- **OBJECTIVES**
1 – List every shortcoming of the vehicle that the first post in the Betsy thread names.
2 – Pick up the Betsy thread where it stops, writing the post that follows the last heading.

# Betsy our mobile alternative universe



## grahamandjayne (Nov 23, 2016)

hi, 
she does not look bad for a 27 year old we think. As far as we can tell she was built by a worker from autotrail and has all the top kit for the time, but on a 3.5 ton twin wheel transit chassis. She is slow and the steering is very heavy as its not assisted and there is no turbo but she has been with us for over 10 years and we are very fond of her. 
http://www.wildcamping.co.uk/forums/asset.php?fid=40309&uid=64062&d=1479917902


----------



## GreggBear (Nov 23, 2016)

- **INFORMATION SHOWN**
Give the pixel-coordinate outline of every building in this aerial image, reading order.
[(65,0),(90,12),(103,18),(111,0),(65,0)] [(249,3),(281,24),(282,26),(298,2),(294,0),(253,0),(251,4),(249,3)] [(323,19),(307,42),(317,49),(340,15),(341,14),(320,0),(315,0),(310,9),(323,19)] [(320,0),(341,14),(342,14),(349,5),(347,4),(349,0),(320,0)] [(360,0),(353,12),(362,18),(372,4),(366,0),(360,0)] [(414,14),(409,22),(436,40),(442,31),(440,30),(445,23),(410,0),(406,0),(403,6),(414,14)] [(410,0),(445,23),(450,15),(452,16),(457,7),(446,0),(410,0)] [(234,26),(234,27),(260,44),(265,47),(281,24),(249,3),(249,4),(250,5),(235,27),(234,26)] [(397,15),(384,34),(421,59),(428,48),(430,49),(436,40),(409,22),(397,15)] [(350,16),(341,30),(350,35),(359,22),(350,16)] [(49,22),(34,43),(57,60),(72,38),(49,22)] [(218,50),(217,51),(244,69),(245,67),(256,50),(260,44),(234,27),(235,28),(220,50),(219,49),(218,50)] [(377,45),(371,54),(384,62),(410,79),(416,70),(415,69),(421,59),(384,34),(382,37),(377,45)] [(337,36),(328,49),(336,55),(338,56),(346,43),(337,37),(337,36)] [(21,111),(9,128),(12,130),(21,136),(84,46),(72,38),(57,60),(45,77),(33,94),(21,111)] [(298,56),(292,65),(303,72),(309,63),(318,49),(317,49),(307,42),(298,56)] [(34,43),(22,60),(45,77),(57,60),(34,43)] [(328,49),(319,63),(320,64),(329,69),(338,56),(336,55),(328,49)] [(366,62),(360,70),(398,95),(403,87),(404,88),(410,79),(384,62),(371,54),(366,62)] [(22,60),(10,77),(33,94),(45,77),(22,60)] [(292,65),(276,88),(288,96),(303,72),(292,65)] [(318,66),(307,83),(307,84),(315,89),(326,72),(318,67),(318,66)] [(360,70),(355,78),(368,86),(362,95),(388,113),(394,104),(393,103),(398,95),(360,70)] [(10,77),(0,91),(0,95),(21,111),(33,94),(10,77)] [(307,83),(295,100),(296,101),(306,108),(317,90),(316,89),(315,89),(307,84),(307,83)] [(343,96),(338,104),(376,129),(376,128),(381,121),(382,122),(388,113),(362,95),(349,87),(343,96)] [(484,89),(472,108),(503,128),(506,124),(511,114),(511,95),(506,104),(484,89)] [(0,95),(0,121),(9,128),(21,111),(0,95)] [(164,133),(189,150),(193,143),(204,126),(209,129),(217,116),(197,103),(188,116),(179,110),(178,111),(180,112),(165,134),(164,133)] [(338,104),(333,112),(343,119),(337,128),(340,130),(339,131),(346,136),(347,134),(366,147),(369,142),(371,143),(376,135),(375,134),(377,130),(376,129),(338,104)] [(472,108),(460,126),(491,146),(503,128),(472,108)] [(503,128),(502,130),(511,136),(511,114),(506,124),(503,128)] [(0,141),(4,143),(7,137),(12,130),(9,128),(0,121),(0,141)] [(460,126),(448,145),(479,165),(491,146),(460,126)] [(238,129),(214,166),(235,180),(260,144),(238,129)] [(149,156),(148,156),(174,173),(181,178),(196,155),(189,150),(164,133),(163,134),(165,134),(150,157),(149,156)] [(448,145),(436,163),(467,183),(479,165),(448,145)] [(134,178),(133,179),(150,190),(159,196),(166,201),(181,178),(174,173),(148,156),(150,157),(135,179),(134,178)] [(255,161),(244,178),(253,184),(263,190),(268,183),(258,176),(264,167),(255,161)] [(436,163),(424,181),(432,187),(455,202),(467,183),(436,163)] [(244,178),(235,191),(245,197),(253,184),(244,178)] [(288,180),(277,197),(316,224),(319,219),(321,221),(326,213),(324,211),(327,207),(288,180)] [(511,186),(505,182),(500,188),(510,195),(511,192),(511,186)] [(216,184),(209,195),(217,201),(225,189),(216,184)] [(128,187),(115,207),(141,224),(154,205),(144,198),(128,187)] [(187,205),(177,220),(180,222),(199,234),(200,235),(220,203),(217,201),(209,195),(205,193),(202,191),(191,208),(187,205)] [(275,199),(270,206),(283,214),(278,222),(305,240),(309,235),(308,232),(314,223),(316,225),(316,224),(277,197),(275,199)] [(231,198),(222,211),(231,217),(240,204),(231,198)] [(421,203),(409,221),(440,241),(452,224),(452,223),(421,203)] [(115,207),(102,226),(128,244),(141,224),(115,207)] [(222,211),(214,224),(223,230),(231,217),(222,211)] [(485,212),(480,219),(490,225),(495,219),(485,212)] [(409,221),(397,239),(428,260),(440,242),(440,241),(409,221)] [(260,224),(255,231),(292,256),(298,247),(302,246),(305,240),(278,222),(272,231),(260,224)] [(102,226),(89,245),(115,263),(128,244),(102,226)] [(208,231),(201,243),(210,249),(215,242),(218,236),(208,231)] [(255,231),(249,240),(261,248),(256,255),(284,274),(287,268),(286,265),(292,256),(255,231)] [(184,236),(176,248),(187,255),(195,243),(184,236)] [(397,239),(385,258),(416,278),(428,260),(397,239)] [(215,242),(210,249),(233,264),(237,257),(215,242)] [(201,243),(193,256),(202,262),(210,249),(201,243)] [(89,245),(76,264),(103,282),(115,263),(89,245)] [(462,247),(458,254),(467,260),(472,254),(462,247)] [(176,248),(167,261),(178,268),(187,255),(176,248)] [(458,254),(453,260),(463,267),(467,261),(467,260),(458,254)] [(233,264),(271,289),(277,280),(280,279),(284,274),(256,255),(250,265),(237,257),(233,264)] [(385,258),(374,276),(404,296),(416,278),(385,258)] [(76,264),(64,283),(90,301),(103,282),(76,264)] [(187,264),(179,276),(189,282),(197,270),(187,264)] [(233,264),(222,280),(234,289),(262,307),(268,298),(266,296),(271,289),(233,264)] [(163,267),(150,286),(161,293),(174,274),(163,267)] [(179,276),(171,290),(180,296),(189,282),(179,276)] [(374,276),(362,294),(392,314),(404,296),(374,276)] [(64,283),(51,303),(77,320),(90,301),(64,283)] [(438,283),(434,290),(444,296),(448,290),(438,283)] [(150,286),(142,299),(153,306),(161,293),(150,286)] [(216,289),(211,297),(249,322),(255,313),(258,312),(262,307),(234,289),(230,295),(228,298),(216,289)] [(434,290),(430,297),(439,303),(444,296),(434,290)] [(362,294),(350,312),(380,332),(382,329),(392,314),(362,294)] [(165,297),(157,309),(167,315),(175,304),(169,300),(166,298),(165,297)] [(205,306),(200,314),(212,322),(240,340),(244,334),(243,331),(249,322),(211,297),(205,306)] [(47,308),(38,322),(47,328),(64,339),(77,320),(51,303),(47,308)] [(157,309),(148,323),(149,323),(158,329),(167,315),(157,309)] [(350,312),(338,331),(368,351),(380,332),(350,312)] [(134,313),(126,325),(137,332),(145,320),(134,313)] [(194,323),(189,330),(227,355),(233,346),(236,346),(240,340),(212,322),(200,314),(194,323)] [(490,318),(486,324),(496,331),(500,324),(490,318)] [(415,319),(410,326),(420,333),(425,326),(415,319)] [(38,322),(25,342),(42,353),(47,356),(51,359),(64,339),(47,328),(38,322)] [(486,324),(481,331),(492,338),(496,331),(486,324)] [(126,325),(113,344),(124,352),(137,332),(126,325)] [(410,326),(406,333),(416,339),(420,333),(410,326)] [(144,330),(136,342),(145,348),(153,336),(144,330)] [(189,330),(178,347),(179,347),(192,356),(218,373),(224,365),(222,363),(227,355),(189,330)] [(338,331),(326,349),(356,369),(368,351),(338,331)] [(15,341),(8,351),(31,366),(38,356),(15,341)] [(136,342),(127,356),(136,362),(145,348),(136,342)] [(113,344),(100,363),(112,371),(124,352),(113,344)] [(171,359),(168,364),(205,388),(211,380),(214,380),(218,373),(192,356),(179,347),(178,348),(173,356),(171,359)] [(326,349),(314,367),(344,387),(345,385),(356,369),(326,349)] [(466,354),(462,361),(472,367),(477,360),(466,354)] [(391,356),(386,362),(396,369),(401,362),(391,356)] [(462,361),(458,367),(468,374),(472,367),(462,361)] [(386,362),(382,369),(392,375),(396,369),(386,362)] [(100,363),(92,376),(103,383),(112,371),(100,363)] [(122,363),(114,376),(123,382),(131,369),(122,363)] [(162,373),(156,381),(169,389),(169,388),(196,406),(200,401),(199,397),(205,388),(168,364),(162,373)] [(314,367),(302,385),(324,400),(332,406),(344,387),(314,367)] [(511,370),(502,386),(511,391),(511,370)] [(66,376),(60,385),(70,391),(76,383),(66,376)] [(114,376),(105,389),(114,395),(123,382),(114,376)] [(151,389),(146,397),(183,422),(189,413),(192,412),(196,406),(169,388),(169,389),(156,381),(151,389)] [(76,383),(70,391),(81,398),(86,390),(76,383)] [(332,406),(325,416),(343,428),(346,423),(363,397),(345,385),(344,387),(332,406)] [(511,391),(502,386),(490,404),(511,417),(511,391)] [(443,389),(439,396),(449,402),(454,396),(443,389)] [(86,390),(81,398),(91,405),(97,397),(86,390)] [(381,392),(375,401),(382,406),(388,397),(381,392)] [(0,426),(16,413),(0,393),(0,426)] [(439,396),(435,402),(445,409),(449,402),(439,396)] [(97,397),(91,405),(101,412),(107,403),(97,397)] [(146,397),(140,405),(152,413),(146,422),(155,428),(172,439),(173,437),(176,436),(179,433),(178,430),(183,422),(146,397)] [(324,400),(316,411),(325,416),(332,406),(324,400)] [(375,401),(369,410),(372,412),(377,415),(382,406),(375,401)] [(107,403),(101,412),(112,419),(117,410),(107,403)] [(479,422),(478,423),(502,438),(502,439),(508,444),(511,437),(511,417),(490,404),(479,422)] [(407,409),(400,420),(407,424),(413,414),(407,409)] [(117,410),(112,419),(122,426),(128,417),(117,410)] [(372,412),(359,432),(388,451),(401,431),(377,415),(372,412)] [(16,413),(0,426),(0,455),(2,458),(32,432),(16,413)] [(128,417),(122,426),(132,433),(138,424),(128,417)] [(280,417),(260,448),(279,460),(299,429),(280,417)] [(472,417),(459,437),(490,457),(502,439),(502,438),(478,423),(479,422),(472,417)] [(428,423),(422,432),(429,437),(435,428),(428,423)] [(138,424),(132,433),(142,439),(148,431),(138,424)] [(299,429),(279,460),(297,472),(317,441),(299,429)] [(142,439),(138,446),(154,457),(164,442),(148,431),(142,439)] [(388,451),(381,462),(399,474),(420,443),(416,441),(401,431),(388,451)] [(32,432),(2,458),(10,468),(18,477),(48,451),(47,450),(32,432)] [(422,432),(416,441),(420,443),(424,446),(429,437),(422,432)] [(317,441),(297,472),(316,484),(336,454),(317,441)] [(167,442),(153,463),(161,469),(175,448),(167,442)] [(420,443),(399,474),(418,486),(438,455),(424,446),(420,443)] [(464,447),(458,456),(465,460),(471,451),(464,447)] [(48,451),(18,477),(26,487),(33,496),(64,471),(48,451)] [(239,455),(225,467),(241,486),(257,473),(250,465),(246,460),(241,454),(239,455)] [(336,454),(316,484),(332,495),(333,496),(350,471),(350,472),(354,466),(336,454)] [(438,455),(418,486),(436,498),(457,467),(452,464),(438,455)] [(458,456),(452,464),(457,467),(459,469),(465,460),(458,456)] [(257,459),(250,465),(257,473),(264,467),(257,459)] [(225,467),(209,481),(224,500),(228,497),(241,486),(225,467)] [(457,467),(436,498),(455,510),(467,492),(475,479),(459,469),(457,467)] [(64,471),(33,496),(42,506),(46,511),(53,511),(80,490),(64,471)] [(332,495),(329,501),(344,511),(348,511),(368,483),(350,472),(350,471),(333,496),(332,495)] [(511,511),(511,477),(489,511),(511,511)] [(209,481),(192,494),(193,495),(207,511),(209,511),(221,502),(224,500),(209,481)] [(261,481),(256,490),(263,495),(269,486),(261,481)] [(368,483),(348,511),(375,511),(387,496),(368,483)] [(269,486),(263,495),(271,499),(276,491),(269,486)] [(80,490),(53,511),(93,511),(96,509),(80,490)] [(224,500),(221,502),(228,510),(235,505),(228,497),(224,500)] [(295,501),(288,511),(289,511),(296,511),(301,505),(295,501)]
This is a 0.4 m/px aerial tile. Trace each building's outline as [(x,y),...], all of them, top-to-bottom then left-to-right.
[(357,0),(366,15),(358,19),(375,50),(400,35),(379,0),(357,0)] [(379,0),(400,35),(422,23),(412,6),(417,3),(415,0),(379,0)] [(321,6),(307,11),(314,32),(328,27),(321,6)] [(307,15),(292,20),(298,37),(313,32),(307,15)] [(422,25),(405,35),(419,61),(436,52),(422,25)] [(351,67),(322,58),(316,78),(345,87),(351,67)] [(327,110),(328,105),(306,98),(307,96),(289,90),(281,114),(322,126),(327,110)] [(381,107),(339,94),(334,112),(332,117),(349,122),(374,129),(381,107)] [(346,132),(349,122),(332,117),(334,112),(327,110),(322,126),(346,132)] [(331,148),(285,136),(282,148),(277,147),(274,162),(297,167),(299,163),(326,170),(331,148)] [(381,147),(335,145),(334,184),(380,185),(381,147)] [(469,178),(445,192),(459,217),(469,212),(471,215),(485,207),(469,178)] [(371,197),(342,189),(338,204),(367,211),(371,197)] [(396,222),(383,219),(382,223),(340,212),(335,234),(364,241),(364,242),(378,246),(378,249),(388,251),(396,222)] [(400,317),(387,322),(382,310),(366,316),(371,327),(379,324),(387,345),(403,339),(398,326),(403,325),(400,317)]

- **REPLIES**
1 –
- She is slow.
- The steering is very heavy because it is not assisted.
- There is no turbo.

2 –
grahamandjayne said:


> hi,
> she does not look bad for a 27 year old we think. As far as we can tell she was built by a worker from autotrail and has all the top kit for the time, but on a 3.5 ton twin wheel transit chassis. She is slow and the steering is very heavy as its not assisted and there is no turbo but she has been with us for over 10 years and we are very fond of her. View attachment 48630http://www.wildcamping.co.uk/forums/asset.php?fid=40309&uid=64062&d=1479917902



Very nice! It's a credit to you how tidy you've managed to keep it looking ,not bad for an old tranny! :drive::wave::lol-061::have fun:


----------



## delicagirl (Nov 23, 2016)

Welcome   and what  a lovely old van     -   any insider piccies ?   -  me  -   i'm just nosey !!   I've got an old van also


----------



## Wully (Nov 23, 2016)

What a nice old van you canny beat an old transit what you lack in technology and power steering is made up by nothing complicated to repair or maintain and the roof rack looks a cracker too.your door opens away from vents and window somebody's put a wee bit of thought into that it looks like it'll be around for another 27 year well done it's a classic do you get any leeway on mot and road tax because of age


----------



## delicagirl (Nov 23, 2016)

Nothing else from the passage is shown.